Povero Maurizio Sarri, allenatore tormentato della Juve, intristito e mesto per non riuscire a trovare la chiave del cuore per sedurre la Vecchia Signora. Voleva fare un esempio: chi fa l’allenatore di calcio è sempre sotto esame, chi non vuole stare sotto la lente delle pressioni sceglie le Poste. Come ormai accade ogni istante, da quando ci sono più tastiere che teste, si è scatenato il putiferio.

Ma non dei tifosi. No, quelli rosicano già per conto loro. A indignarsi sono stati i manager delle Poste, i quali ci hanno tenuto a francobollare che anche la loro azienda compie esami, controlli e preme sui dipendenti non efficienti.

Scambio di corrispondenza chiuso? No, mica finisce così. Il mugugno è dei malcapitati che aspettano lettere, bollette, avvisi, i quali vedono più spesso un segnale dal cielo che il postino appalesarsi davanti al loro uscio. Ma non suonava due volte? Sì, in passato e nei film, ora con i tagli è più difficile avvistare il portalettere che Di Maio e Salvini in libreria. Rari come la foca monaca, le linci, le promesse mantenute di Renzi. E sfogliando gazzette e siti non risultano postini esonerati per la sindrome di Ulisse, in giro senza mai trovare la cassettina. Fatti delle Poste: insieme con le Ferrovie inserite da Giulio Andreotti in cima alla lista delle gestioni oltre i limiti umani.

Ma una tiratina di orecchie Sarri la merita, proprio perché lui si ritiene uomo di letture, oltre che cultore e studioso di schemi pallonari. L’errore non è stato sfruguliare quelli delle Poste, ma quello di non aver capito, dopo quattro anni all’ombra del Vesuvio, che gli esami per tutti, non solo per lui, anche per i postini, non finiscono mai. È uno degli architravi del pensiero di Eduardo, l’ultima sua grande commedia scritta qualche anno prima della morte. Una considerazione amara ma veritiera, reale. Siamo tutti sotto esame, perché c’è sempre qualcuno che ci guarda, ci giudica, non rinuncia al gusto e al cinismo di darci un voto, un giudizio.

Oggi soprattutto, con i social, ogni istante di vita è un test. Ma è stato così sempre, altrimenti non sarebbero nati i circoli dei pettegoli e delle maldicenze. Non accontentiamo mai tutti e anche quando ci riusciamo, quelli dai quali otteniamo consenso e benevolenza, non risparmiano commenti, battute, critiche. Altro che le Poste. Non c’è scampo. E senza neanche i compensi di un allenatore di calcio di successo.

═══

AZIONE RICHIESTA:
Nel brano su Maurizio Sarri e le Poste, chi si è indignato per l'esempio fatto dall'allenatore?

DATI FORNITI:

═══

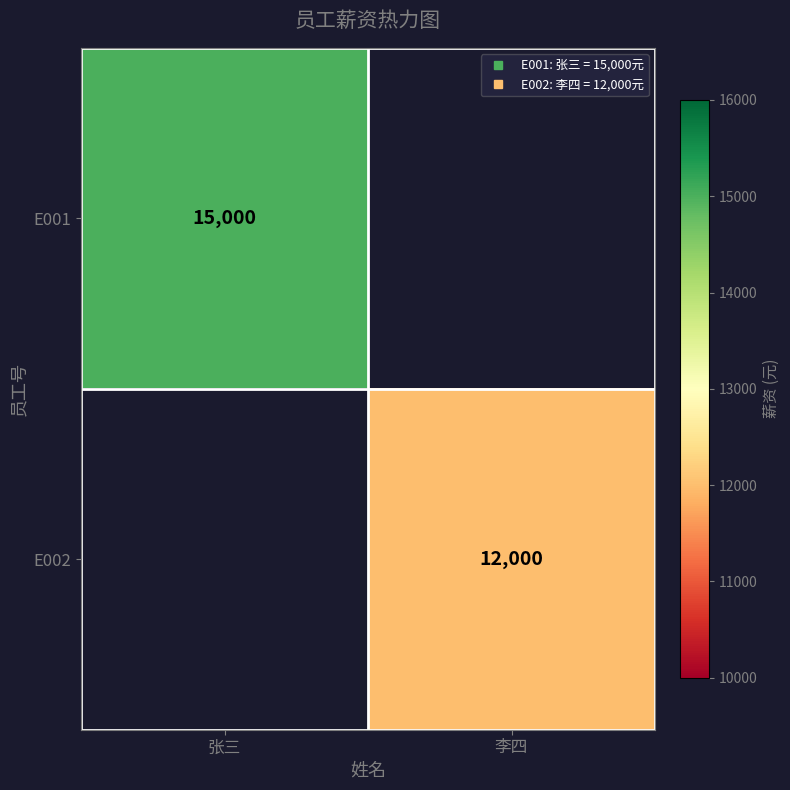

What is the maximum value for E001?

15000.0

═══

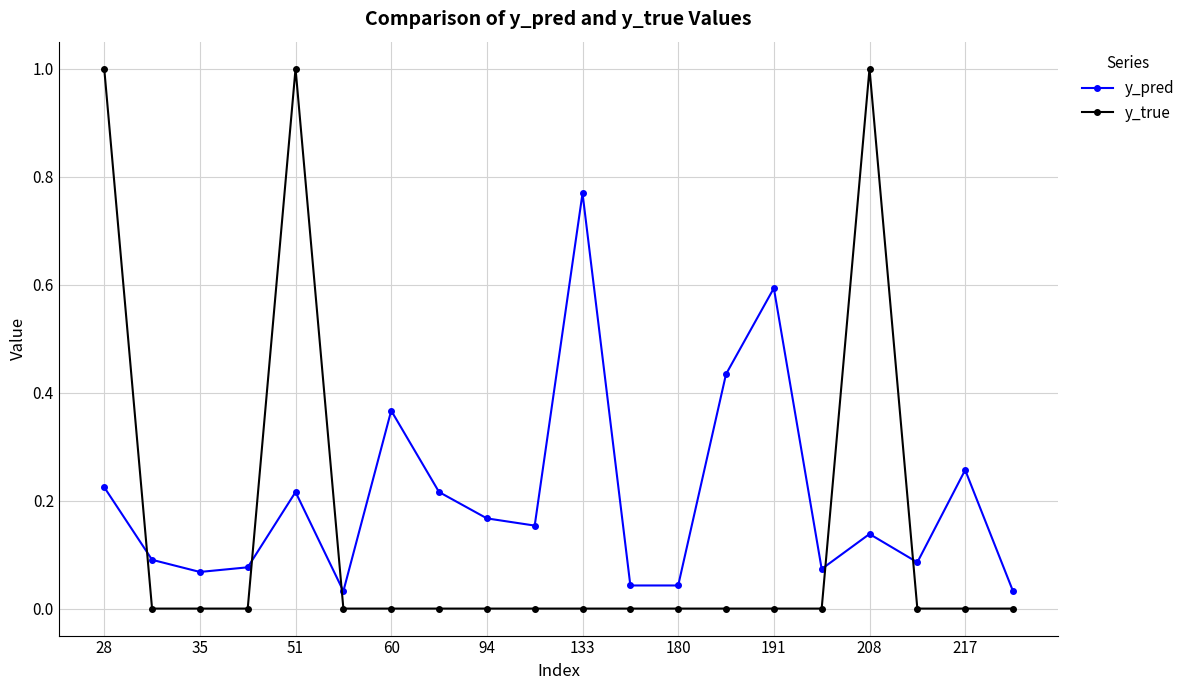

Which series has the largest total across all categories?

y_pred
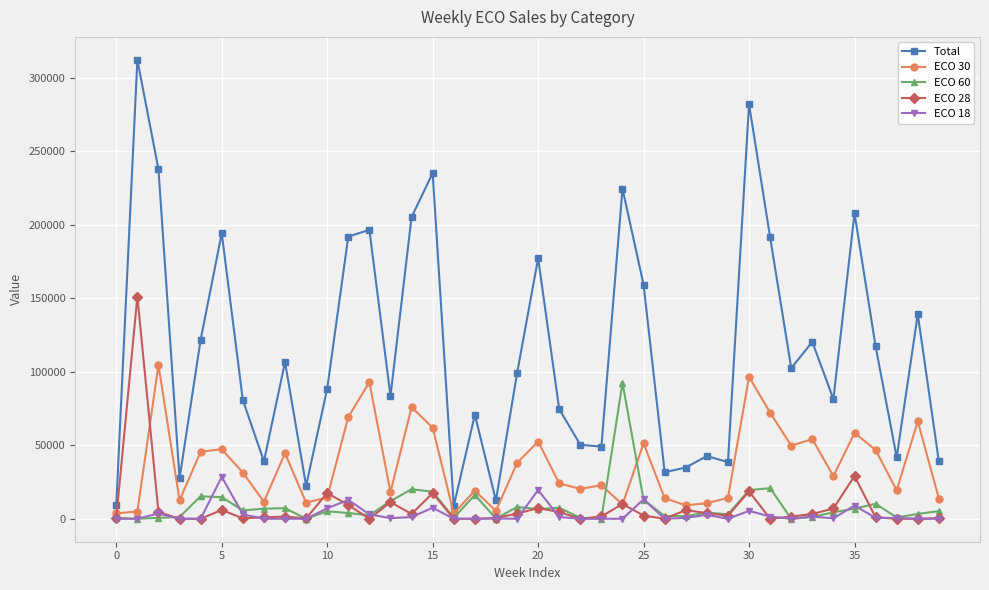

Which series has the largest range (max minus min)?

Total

═══

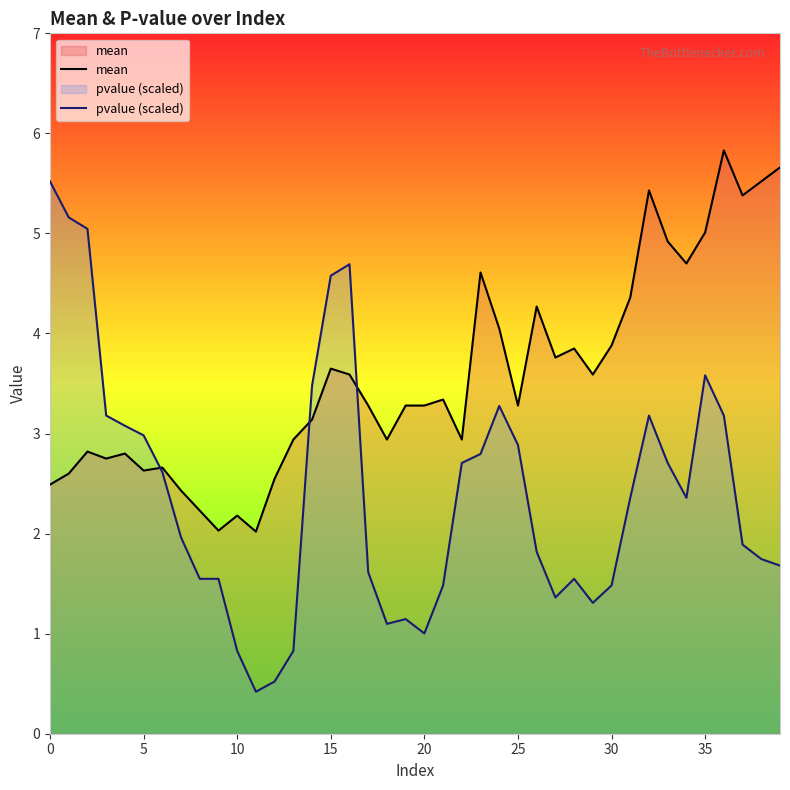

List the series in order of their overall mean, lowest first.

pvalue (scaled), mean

═══

RISPOSTA SCRITTA:
I manager delle Poste.